I guess I'm from an era where dads primarily did work during holidays. At least some of them. I guess maybe that was more when one ft income households were a bit more widespread. But I never knew anyone who's dad was off for the whole summer. Or their mum.

But either way he does spend time with them and the arrangements suit the whole family. So bugger what others think. As long as you're all happy.

Sunshinetime199 · 23/05/2026 16:20

Mydogsmellsofwee · 23/05/2026 15:53

He takes 2 weeks in the summer holidays.

Usually October half term, unless a big project, and then it will be 3 days of that week, but so far, so good.

His office is closed Dec 23rd - Jan 2nd

He takes off every inset day.

Bank holidays, obviously.

His work is fairly flexible, so he’s never missed a performance, a sports day, a parent’s eve for any of them.

He is then with the children every evening and everyweekend.
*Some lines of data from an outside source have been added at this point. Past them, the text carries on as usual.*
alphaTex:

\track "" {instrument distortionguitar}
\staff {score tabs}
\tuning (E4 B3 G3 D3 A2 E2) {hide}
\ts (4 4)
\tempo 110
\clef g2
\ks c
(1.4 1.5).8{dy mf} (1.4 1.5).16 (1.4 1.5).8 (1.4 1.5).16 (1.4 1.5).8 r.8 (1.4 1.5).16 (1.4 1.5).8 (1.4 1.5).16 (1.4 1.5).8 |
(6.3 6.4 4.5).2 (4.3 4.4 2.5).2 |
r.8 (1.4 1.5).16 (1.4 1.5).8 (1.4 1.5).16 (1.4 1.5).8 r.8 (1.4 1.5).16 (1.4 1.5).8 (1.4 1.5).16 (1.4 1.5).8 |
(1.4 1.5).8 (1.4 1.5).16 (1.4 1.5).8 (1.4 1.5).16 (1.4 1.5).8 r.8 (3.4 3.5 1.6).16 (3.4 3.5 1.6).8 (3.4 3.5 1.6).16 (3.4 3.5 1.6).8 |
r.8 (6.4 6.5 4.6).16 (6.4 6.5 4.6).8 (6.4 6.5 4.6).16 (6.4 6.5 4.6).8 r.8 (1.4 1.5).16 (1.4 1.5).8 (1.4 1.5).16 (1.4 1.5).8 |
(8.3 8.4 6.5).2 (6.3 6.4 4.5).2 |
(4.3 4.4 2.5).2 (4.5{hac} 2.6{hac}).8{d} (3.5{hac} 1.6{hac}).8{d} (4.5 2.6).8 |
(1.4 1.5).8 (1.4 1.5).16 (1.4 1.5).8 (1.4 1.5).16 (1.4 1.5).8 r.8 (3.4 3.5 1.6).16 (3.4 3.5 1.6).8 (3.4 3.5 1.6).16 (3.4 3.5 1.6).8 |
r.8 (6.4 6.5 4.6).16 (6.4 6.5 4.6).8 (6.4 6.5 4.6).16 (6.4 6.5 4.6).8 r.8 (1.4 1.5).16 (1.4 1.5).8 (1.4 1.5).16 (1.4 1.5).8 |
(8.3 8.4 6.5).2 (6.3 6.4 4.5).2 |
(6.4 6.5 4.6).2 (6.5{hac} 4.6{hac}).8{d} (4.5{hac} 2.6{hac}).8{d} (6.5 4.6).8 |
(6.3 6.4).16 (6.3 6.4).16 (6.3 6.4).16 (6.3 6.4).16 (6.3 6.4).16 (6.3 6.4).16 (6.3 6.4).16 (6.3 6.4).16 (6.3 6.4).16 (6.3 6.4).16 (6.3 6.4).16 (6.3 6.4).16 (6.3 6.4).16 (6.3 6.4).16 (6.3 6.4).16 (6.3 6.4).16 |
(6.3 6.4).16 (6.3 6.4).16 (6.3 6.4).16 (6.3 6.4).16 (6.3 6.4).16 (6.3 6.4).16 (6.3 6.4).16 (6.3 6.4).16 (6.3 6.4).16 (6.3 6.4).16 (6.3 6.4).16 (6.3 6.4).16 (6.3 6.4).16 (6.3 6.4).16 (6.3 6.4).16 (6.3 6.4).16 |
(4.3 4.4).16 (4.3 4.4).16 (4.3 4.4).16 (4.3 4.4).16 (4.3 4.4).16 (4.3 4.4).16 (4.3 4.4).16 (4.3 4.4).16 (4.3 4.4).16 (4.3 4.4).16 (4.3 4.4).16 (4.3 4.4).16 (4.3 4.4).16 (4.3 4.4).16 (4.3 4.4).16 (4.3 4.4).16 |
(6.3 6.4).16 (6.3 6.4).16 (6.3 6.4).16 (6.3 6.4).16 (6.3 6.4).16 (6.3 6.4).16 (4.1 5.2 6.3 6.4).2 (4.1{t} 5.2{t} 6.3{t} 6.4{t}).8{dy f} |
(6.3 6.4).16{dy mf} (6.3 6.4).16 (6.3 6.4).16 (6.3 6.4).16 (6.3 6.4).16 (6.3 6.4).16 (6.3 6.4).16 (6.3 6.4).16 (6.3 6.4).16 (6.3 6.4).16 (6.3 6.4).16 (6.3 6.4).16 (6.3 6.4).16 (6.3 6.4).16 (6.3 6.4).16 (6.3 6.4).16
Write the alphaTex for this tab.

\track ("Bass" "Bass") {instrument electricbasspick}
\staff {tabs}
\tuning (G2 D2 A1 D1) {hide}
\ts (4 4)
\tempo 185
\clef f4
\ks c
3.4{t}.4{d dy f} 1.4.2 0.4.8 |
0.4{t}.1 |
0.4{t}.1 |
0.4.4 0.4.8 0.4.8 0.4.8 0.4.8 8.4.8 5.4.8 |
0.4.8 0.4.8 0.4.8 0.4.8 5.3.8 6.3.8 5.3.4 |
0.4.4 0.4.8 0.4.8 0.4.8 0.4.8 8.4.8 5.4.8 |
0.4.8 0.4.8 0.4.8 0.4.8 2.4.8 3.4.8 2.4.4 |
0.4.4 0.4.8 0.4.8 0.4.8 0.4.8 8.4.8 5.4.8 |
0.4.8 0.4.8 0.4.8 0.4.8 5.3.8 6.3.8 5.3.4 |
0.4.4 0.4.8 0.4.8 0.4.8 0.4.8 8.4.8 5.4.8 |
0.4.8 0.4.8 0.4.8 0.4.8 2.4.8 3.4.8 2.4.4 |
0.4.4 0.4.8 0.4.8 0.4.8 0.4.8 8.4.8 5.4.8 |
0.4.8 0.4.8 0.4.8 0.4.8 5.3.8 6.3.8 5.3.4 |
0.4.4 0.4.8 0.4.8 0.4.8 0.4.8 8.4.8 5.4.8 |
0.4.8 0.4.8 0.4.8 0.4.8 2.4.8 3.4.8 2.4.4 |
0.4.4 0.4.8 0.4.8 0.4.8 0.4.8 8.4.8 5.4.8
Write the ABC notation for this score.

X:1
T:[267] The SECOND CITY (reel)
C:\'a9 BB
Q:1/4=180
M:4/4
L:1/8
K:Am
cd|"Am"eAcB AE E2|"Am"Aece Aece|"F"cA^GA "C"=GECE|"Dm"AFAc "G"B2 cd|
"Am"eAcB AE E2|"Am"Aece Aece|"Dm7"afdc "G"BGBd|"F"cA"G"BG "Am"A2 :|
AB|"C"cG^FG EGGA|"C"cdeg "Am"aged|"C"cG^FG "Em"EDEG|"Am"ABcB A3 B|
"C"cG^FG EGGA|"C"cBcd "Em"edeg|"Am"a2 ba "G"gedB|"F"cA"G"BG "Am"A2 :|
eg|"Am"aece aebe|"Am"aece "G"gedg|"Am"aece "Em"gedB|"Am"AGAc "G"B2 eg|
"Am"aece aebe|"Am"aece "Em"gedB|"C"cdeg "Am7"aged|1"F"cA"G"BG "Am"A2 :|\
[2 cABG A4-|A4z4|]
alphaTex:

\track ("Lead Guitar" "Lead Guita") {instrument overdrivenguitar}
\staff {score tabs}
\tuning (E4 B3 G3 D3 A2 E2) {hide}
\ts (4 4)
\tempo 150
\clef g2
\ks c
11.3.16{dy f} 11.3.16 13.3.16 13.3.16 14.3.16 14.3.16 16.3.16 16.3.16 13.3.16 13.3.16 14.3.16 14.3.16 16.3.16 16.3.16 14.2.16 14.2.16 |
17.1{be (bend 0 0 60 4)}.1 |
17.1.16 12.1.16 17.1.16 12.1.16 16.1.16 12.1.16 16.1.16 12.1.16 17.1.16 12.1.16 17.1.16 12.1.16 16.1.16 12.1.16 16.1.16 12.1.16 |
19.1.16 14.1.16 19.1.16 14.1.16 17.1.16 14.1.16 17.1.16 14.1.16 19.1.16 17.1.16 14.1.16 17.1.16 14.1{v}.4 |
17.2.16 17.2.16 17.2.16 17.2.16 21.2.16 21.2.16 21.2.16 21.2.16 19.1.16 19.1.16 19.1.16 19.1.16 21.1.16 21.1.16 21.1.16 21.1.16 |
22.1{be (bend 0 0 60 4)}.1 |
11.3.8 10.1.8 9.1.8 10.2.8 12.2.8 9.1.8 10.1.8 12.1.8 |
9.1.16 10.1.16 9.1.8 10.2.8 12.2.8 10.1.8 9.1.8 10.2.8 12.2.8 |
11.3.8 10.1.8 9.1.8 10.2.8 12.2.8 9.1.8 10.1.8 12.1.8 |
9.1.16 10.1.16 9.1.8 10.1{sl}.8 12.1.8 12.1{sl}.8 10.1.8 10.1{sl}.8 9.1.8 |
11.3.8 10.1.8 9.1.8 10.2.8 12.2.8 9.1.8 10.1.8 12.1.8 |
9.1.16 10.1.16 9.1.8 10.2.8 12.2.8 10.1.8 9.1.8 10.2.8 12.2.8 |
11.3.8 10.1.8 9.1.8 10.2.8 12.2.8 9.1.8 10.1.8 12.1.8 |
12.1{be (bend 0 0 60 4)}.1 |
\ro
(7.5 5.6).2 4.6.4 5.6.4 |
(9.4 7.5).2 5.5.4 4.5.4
The three of them are his world and he’s always with us when he’s not working.

Most people in the country will get around 28 days holiday and there are 170 days the kids are off in a year.

They are in the minority if they can take every half term off. Most parents share annual leave, use holiday clubs or family (if close by) and hopefully get some weeks together.

Lucky im part time and can get most half terms off but my DH wont have any of the one week holidays off this year.

Mydogsmellsofwee · 23/05/2026 16:23

BillieWiper · 23/05/2026 16:18

I don't see why people are so bothered. It's like who cares where your husband is, or even if you have one?

Unless you're badgering them for childcare or moaning endlessly about him not pulling his weight why would anyone need to comment?

I guess I'm from an era where dads primarily did work during holidays. At least some of them. I guess maybe that was more when one ft income households were a bit more widespread. But I never knew anyone who's dad was off for the whole summer. Or their mum.

But either way he does spend time with them and the arrangements suit the whole family. So bugger what others think. As long as you're all happy.

It’s because we tend to hang out as families at weekends I think. They just think dh will be there in school holidays as an extension of that, as their husbands are there.

With dh family, FIL was always there in the school holidays. SIL and her husband both work in education so they are both around in the holidays.

So there’s dh, with his 5 weeks off, and it’s not the norm in our circle.